- **What to do**
Copy out every line below without alteration.

*** Material supplied ***

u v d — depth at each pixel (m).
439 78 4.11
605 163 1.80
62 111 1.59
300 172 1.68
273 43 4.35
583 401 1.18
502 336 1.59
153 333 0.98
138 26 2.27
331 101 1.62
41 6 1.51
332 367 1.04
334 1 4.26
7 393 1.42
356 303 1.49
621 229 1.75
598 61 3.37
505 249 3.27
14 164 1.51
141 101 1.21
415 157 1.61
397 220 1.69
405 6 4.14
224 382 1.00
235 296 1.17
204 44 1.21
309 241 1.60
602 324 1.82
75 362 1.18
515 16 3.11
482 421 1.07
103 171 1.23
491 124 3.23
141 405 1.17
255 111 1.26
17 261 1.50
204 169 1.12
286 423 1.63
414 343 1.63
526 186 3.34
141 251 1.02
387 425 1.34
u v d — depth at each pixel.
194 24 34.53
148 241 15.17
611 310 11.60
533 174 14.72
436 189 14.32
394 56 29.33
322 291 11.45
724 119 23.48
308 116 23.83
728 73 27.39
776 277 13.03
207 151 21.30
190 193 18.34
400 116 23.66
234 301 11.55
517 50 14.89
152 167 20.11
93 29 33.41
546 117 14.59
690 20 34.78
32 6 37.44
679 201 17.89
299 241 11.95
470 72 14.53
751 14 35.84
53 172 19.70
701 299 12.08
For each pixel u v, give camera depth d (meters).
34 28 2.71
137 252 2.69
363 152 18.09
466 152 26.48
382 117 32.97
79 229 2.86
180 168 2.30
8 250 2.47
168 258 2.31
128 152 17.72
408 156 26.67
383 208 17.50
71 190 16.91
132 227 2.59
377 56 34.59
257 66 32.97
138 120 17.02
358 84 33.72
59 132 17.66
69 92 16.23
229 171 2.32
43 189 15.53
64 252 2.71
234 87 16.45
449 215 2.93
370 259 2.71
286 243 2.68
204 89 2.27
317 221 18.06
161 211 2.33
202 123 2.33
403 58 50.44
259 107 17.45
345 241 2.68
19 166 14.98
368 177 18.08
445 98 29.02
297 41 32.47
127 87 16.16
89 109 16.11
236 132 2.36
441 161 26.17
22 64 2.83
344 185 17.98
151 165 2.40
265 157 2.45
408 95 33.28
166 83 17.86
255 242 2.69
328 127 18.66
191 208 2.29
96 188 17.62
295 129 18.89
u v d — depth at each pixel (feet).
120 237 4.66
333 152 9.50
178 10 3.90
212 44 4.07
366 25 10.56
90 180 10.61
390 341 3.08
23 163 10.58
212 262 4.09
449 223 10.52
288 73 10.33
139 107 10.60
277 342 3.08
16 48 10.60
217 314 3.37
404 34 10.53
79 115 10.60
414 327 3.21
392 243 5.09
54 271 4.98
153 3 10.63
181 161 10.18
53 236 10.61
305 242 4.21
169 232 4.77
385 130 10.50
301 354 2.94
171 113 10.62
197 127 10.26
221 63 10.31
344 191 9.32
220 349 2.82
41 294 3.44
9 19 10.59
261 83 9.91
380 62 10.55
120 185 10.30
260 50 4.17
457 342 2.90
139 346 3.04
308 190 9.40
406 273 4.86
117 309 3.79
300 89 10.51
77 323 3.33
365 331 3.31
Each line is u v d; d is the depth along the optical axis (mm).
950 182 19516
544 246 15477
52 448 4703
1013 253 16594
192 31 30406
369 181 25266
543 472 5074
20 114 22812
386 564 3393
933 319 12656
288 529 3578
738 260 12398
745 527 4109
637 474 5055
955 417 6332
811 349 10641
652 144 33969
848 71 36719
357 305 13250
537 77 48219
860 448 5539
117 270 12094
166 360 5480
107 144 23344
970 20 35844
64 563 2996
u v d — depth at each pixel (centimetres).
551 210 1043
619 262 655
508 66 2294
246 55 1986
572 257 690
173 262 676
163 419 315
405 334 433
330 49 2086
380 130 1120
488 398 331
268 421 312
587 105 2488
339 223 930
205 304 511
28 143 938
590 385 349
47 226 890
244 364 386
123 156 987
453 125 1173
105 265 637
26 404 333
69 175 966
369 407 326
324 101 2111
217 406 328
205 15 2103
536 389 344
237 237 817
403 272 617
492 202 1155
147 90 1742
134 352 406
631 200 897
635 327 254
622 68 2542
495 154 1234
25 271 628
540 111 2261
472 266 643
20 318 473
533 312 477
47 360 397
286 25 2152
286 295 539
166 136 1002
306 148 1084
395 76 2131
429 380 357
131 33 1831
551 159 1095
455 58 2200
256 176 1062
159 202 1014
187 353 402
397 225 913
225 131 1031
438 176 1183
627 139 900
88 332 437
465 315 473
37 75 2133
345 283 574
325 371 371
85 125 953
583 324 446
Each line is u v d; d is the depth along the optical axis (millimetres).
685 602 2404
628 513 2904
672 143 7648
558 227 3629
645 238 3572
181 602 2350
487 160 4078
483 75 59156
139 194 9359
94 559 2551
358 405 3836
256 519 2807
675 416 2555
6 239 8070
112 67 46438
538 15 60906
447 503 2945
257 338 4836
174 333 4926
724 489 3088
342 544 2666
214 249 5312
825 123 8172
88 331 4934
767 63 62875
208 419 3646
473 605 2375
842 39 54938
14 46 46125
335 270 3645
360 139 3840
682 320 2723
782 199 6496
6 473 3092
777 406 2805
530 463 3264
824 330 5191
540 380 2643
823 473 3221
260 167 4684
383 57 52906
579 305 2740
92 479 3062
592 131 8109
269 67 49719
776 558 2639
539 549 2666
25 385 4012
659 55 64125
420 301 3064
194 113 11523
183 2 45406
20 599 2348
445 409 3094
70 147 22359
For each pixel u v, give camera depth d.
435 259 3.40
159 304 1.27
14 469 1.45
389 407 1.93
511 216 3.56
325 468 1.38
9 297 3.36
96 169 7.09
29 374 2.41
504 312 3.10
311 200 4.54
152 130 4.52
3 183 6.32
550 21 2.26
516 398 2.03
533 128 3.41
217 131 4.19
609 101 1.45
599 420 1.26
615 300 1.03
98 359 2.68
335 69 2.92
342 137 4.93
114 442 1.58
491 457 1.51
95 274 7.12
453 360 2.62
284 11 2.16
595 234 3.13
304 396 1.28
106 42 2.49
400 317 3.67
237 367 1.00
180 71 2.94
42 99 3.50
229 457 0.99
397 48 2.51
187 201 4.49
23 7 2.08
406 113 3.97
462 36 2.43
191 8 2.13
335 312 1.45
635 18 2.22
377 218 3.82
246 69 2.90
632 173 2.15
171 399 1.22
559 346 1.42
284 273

*** End of Material supplied ***

- **Exercise response**
u v d — depth at each pixel (m).
439 78 4.11
605 163 1.80
62 111 1.59
300 172 1.68
273 43 4.35
583 401 1.18
502 336 1.59
153 333 0.98
138 26 2.27
331 101 1.62
41 6 1.51
332 367 1.04
334 1 4.26
7 393 1.42
356 303 1.49
621 229 1.75
598 61 3.37
505 249 3.27
14 164 1.51
141 101 1.21
415 157 1.61
397 220 1.69
405 6 4.14
224 382 1.00
235 296 1.17
204 44 1.21
309 241 1.60
602 324 1.82
75 362 1.18
515 16 3.11
482 421 1.07
103 171 1.23
491 124 3.23
141 405 1.17
255 111 1.26
17 261 1.50
204 169 1.12
286 423 1.63
414 343 1.63
526 186 3.34
141 251 1.02
387 425 1.34
u v d — depth at each pixel.
194 24 34.53
148 241 15.17
611 310 11.60
533 174 14.72
436 189 14.32
394 56 29.33
322 291 11.45
724 119 23.48
308 116 23.83
728 73 27.39
776 277 13.03
207 151 21.30
190 193 18.34
400 116 23.66
234 301 11.55
517 50 14.89
152 167 20.11
93 29 33.41
546 117 14.59
690 20 34.78
32 6 37.44
679 201 17.89
299 241 11.95
470 72 14.53
751 14 35.84
53 172 19.70
701 299 12.08
For each pixel u v, give camera depth d (meters).
34 28 2.71
137 252 2.69
363 152 18.09
466 152 26.48
382 117 32.97
79 229 2.86
180 168 2.30
8 250 2.47
168 258 2.31
128 152 17.72
408 156 26.67
383 208 17.50
71 190 16.91
132 227 2.59
377 56 34.59
257 66 32.97
138 120 17.02
358 84 33.72
59 132 17.66
69 92 16.23
229 171 2.32
43 189 15.53
64 252 2.71
234 87 16.45
449 215 2.93
370 259 2.71
286 243 2.68
204 89 2.27
317 221 18.06
161 211 2.33
202 123 2.33
403 58 50.44
259 107 17.45
345 241 2.68
19 166 14.98
368 177 18.08
445 98 29.02
297 41 32.47
127 87 16.16
89 109 16.11
236 132 2.36
441 161 26.17
22 64 2.83
344 185 17.98
151 165 2.40
265 157 2.45
408 95 33.28
166 83 17.86
255 242 2.69
328 127 18.66
191 208 2.29
96 188 17.62
295 129 18.89
u v d — depth at each pixel (feet).
120 237 4.66
333 152 9.50
178 10 3.90
212 44 4.07
366 25 10.56
90 180 10.61
390 341 3.08
23 163 10.58
212 262 4.09
449 223 10.52
288 73 10.33
139 107 10.60
277 342 3.08
16 48 10.60
217 314 3.37
404 34 10.53
79 115 10.60
414 327 3.21
392 243 5.09
54 271 4.98
153 3 10.63
181 161 10.18
53 236 10.61
305 242 4.21
169 232 4.77
385 130 10.50
301 354 2.94
171 113 10.62
197 127 10.26
221 63 10.31
344 191 9.32
220 349 2.82
41 294 3.44
9 19 10.59
261 83 9.91
380 62 10.55
120 185 10.30
260 50 4.17
457 342 2.90
139 346 3.04
308 190 9.40
406 273 4.86
117 309 3.79
300 89 10.51
77 323 3.33
365 331 3.31
Each line is u v d; d is the depth along the optical axis (mm).
950 182 19516
544 246 15477
52 448 4703
1013 253 16594
192 31 30406
369 181 25266
543 472 5074
20 114 22812
386 564 3393
933 319 12656
288 529 3578
738 260 12398
745 527 4109
637 474 5055
955 417 6332
811 349 10641
652 144 33969
848 71 36719
357 305 13250
537 77 48219
860 448 5539
117 270 12094
166 360 5480
107 144 23344
970 20 35844
64 563 2996
u v d — depth at each pixel (centimetres).
551 210 1043
619 262 655
508 66 2294
246 55 1986
572 257 690
173 262 676
163 419 315
405 334 433
330 49 2086
380 130 1120
488 398 331
268 421 312
587 105 2488
339 223 930
205 304 511
28 143 938
590 385 349
47 226 890
244 364 386
123 156 987
453 125 1173
105 265 637
26 404 333
69 175 966
369 407 326
324 101 2111
217 406 328
205 15 2103
536 389 344
237 237 817
403 272 617
492 202 1155
147 90 1742
134 352 406
631 200 897
635 327 254
622 68 2542
495 154 1234
25 271 628
540 111 2261
472 266 643
20 318 473
533 312 477
47 360 397
286 25 2152
286 295 539
166 136 1002
306 148 1084
395 76 2131
429 380 357
131 33 1831
551 159 1095
455 58 2200
256 176 1062
159 202 1014
187 353 402
397 225 913
225 131 1031
438 176 1183
627 139 900
88 332 437
465 315 473
37 75 2133
345 283 574
325 371 371
85 125 953
583 324 446
Each line is u v d; d is the depth along the optical axis (millimetres).
685 602 2404
628 513 2904
672 143 7648
558 227 3629
645 238 3572
181 602 2350
487 160 4078
483 75 59156
139 194 9359
94 559 2551
358 405 3836
256 519 2807
675 416 2555
6 239 8070
112 67 46438
538 15 60906
447 503 2945
257 338 4836
174 333 4926
724 489 3088
342 544 2666
214 249 5312
825 123 8172
88 331 4934
767 63 62875
208 419 3646
473 605 2375
842 39 54938
14 46 46125
335 270 3645
360 139 3840
682 320 2723
782 199 6496
6 473 3092
777 406 2805
530 463 3264
824 330 5191
540 380 2643
823 473 3221
260 167 4684
383 57 52906
579 305 2740
92 479 3062
592 131 8109
269 67 49719
776 558 2639
539 549 2666
25 385 4012
659 55 64125
420 301 3064
194 113 11523
183 2 45406
20 599 2348
445 409 3094
70 147 22359
For each pixel u v, give camera depth d.
435 259 3.40
159 304 1.27
14 469 1.45
389 407 1.93
511 216 3.56
325 468 1.38
9 297 3.36
96 169 7.09
29 374 2.41
504 312 3.10
311 200 4.54
152 130 4.52
3 183 6.32
550 21 2.26
516 398 2.03
533 128 3.41
217 131 4.19
609 101 1.45
599 420 1.26
615 300 1.03
98 359 2.68
335 69 2.92
342 137 4.93
114 442 1.58
491 457 1.51
95 274 7.12
453 360 2.62
284 11 2.16
595 234 3.13
304 396 1.28
106 42 2.49
400 317 3.67
237 367 1.00
180 71 2.94
42 99 3.50
229 457 0.99
397 48 2.51
187 201 4.49
23 7 2.08
406 113 3.97
462 36 2.43
191 8 2.13
335 312 1.45
635 18 2.22
377 218 3.82
246 69 2.90
632 173 2.15
171 399 1.22
559 346 1.42
284 273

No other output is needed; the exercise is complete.